Friday, September 19, 2008


Wired - The scrappy civil liberties group suing the telecom giant filed another suit -- this one against the government and top officials involved in the spying. By suing the government directly, the EFF is attempting to undermine the government's plan to use a new power handed to it by Congress in July. The so-called telecom immunity provision nearly automatically forces a judge to dismiss lawsuits against companies accused of helping the government spy -- without court approval -- on the phone and internet communications of Americans.

Thursday's potential class action suit against the government -- filed in federal district court in Northern California -- seeks a halt to the program, an accounting of who was spied on and damages for the five named plaintiffs. It also names high government officials -- in their official and personal capacities -- putting them at risk of fines they would be personally liable for.

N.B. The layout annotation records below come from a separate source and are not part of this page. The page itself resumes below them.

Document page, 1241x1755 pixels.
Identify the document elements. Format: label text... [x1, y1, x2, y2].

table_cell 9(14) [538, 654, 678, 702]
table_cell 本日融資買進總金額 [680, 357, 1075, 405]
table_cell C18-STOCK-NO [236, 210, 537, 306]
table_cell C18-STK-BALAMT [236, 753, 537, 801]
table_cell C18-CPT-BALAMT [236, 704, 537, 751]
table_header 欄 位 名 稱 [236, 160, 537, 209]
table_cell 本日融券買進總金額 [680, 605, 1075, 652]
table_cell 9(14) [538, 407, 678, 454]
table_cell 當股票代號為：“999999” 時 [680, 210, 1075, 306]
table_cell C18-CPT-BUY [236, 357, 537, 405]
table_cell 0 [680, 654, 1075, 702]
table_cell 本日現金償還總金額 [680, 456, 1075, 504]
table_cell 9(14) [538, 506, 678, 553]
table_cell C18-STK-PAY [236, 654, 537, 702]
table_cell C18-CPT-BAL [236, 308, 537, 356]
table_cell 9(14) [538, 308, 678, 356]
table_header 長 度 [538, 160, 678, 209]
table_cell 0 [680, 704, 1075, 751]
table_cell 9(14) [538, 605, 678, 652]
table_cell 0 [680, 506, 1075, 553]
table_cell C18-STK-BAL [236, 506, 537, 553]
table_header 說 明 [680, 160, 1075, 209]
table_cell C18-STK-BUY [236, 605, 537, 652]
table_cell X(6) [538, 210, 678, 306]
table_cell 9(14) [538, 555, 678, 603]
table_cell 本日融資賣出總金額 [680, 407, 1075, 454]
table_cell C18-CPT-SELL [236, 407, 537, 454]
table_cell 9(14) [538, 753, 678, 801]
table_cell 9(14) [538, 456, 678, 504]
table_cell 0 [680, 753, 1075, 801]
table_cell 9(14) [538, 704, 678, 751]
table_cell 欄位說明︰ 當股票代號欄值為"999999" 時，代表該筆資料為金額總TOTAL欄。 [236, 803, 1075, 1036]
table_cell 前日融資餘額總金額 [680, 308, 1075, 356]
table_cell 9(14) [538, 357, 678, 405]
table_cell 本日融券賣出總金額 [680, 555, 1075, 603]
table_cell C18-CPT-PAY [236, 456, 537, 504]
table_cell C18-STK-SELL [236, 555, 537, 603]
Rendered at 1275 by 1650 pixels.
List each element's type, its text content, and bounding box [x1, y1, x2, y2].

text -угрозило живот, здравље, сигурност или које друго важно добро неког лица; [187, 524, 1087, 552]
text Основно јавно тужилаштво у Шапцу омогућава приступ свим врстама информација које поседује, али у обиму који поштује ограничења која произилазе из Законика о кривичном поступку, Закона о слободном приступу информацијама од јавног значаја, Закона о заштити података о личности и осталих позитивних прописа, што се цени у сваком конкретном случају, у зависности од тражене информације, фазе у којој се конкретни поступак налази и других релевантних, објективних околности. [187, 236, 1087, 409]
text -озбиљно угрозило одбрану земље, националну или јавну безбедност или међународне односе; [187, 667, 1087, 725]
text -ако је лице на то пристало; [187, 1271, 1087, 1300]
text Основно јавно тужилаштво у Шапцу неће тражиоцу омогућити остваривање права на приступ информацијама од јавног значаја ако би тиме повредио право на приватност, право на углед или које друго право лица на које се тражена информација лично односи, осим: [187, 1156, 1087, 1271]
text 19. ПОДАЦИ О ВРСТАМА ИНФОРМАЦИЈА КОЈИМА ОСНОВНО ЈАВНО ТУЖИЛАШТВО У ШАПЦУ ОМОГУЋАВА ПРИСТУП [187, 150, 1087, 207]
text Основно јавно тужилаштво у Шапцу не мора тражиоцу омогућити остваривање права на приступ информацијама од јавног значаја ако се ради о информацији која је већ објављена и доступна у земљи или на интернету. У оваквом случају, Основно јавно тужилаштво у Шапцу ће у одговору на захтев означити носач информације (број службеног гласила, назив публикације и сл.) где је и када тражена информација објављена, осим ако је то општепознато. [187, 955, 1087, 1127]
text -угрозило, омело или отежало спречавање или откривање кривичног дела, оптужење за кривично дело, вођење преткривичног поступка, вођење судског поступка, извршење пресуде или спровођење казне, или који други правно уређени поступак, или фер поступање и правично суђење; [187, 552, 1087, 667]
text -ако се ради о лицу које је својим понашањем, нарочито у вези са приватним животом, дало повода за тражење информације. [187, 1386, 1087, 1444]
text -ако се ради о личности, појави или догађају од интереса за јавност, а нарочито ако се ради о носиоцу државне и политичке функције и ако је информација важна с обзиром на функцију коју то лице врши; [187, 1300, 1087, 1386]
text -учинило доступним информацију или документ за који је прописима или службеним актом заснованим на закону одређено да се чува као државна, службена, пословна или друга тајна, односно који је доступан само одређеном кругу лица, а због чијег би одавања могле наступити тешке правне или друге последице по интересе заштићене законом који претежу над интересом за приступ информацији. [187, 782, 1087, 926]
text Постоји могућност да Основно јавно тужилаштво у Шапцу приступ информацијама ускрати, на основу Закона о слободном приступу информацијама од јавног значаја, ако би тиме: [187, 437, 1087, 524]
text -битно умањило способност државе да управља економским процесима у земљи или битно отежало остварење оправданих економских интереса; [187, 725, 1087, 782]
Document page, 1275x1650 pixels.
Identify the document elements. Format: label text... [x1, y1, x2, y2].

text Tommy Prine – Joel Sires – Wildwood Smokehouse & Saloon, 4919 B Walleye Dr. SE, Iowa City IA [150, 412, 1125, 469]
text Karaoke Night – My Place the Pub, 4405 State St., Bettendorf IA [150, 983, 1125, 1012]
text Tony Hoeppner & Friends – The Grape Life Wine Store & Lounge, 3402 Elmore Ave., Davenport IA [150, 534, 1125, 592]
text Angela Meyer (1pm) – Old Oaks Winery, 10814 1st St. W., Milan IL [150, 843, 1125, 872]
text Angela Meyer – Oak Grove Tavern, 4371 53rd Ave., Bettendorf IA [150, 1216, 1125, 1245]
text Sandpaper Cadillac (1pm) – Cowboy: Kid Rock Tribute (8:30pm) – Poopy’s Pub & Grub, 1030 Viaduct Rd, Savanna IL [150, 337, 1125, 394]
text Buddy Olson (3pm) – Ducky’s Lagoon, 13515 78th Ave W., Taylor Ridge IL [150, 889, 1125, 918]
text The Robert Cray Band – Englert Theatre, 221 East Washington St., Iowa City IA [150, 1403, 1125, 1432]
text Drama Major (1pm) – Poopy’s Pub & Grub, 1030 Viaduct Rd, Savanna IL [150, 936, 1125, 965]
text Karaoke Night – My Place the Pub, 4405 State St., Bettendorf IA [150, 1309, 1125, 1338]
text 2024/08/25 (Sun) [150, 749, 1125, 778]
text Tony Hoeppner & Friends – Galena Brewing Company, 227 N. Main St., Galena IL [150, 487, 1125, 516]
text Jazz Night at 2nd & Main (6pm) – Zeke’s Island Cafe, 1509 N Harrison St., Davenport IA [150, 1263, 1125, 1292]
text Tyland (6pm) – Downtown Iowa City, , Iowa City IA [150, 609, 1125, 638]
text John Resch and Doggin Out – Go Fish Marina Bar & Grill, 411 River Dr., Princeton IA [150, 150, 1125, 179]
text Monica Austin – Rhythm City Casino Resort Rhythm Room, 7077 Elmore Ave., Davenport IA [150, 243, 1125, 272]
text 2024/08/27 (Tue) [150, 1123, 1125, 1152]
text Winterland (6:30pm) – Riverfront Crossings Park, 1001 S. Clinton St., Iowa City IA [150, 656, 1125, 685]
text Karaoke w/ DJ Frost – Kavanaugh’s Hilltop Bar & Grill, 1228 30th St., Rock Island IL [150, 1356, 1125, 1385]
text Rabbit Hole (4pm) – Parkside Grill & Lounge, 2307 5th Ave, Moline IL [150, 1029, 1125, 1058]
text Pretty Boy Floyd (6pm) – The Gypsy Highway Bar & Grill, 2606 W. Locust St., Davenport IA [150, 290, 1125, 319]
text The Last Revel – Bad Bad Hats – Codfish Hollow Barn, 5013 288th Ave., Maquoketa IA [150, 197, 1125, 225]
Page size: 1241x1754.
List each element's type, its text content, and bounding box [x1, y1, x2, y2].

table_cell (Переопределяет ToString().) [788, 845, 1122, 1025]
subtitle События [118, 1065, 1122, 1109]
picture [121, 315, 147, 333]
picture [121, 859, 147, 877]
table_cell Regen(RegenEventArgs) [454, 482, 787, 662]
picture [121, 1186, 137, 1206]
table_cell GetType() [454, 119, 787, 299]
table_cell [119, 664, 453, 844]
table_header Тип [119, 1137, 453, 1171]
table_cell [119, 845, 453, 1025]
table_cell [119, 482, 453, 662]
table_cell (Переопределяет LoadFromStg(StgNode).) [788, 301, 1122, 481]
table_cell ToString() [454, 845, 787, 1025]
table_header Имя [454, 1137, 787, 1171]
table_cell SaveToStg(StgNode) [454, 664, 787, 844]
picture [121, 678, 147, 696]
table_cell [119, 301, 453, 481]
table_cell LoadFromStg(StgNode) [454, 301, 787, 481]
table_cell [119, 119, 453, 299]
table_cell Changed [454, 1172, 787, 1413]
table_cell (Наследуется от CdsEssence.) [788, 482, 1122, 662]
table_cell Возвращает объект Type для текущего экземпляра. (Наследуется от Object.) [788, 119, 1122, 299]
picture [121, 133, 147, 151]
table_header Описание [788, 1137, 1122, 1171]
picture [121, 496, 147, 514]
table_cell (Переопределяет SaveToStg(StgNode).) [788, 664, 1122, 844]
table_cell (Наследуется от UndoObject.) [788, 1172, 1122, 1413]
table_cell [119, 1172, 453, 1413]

Among those listed - former Attorney General John Ashcroft, former Attorney General and White House Counsel Alberto Gonzales, Vice President Dick Cheney, and Cheney's chief of staff David Addington, along with current and former heads of intelligence agencies involved in the spying. . .

The suit argues the spying violated federal wiretap law, the First Amendment's guarantee of anonymous speech and the Fourth Amendment's guarantee against unreasonable searches.

Others have challenged the government program directly, but no one has succeeded so far. The EFF hopes the whistle-blower evidence it has used to keep the AT&T case alive will also work to prove it has a right to sue the feds as well. . .

The suit relies heavily on company documents provided to it by former AT&T technician Mark Klein, who says the NSA controlled a secret internet spying room in an AT&T facility on Folsom Street in San Francisco.

That suit so annoyed the government that the President threatened to veto a bill expanding his ability to spy without warrants unless Congress also included retroactive legal immunity for telecoms being sued for allegedly helping the government warrantlessly spy on Americans.

After a drawn-out fight over immunity that included a threatened filibuster, the Democratically controlled Congress acceded in July to Bush's demand for immunity.